Given the various ways that racially discriminatory maps can be challenged in court, it can be confusing to parse out what’s going on in individual lawsuits. In this Explainer, we break down the difference between racial gerrymandering and racial vote dilution claims and when you might see them in lawsuits.

Racial Gerrymandering

What is a racial gerrymandering claim?

A state may not use race as the predominant factor in assigning voters to districts in any federal, state or local electoral maps unless it has a compelling reason to do so. If the map drawers do use race without any compelling reason, then the relevant districts are deemed racially gerrymandered.

Racial gerrymandering claims are rooted in the Equal Protection Clause of the 14th Amendment, which mandates that a state must treat individuals the same under its laws. The Equal Protection Clause is crucial for safeguarding civil liberties and voting rights because it requires states to “govern impartially [and] not draw distinctions between individuals solely on differences that are irrelevant to a legitimate governmental objective” — including race. 

The first time the U.S. Supreme Court recognized a racial gerrymandering claim was in 1993 in Shaw v. Reno. After North Carolina’s congressional map was challenged for being a racial gerrymander, the Supreme Court held that race cannot be the predominant factor in placing voters in certain districts and that courts must closely review whether the use of race — if determined to be the leading factor — is narrowly tailored and serves a compelling reason (in legal lingo, this means that strict scrutiny applies). 

Since this ruling, the Court has further expanded its jurisprudence on this area of law, holding in subsequent cases that legislative intent (and not only a district’s shape) can be analyzed to determine whether racial motivations were the predominant factors in drawing districts (Miller v. Johnson) and racial gerrymandering claims must be analyzed on a district-by-district basis rather than the entire state (Alabama Legislative Black Caucus v. Alabama). The Court reaffirmed its prior applications most recently in 2017 in Cooper v. Harris and Bethune-Hill v. Virginia State Board of Elections.

How does a plaintiff successfully prove a racial gerrymandering claim?

There are a few steps to proving a map was impermissibly drawn using race. First, a plaintiff must show that race was “the predominant factor motivating the legislature’s decision to place a significant number of voters within or without a district.” This means proving that other factors a state might consider when redrawing lines, including preserving compactness of districts, maintaining political subdivisions or communities of interest and/or promoting partisan advantage, were all secondary considerations to race in a map’s configuration.

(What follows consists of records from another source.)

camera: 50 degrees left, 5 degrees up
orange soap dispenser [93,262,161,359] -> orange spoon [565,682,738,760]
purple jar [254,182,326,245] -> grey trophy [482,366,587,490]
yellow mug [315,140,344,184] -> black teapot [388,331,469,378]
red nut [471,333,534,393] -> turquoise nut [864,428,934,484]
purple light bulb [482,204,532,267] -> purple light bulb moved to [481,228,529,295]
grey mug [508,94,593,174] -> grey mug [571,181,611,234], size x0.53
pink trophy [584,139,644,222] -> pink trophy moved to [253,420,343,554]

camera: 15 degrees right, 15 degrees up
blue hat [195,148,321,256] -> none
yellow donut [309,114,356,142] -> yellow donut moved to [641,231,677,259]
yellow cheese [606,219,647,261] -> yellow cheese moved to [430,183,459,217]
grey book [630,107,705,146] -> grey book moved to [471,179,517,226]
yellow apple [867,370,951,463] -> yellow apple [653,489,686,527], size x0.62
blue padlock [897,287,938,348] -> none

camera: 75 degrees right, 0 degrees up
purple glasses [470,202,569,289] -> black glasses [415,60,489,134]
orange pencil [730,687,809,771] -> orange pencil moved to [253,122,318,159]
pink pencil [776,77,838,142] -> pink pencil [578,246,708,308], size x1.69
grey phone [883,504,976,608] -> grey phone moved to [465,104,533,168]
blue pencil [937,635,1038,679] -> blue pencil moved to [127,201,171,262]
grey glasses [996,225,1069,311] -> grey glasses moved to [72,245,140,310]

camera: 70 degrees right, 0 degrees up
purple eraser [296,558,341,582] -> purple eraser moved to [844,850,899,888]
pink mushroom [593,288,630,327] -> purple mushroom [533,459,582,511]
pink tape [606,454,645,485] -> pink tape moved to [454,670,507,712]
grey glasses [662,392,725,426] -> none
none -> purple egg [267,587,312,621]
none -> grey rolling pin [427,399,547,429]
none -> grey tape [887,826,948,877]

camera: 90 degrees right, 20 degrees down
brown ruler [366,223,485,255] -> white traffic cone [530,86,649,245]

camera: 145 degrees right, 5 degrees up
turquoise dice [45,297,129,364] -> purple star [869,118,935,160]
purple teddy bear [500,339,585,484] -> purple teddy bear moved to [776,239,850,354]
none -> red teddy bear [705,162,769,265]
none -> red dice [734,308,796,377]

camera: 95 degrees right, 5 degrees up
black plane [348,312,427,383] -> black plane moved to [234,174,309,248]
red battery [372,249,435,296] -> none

If the plaintiff successfully proves that race was the most important factor behind a map’s lines, then strict scrutiny applies. This means that the map drawers now have to prove that the predominant use of race to draw districts serves a compelling reason and is “narrowly tailored” to fit that specific interest. One compelling reason that states often point to in favor of race-based sorting of voters is the need to comply with Section 2 (to be discussed further below) and, before it was gutted, Section 5 of the VRA.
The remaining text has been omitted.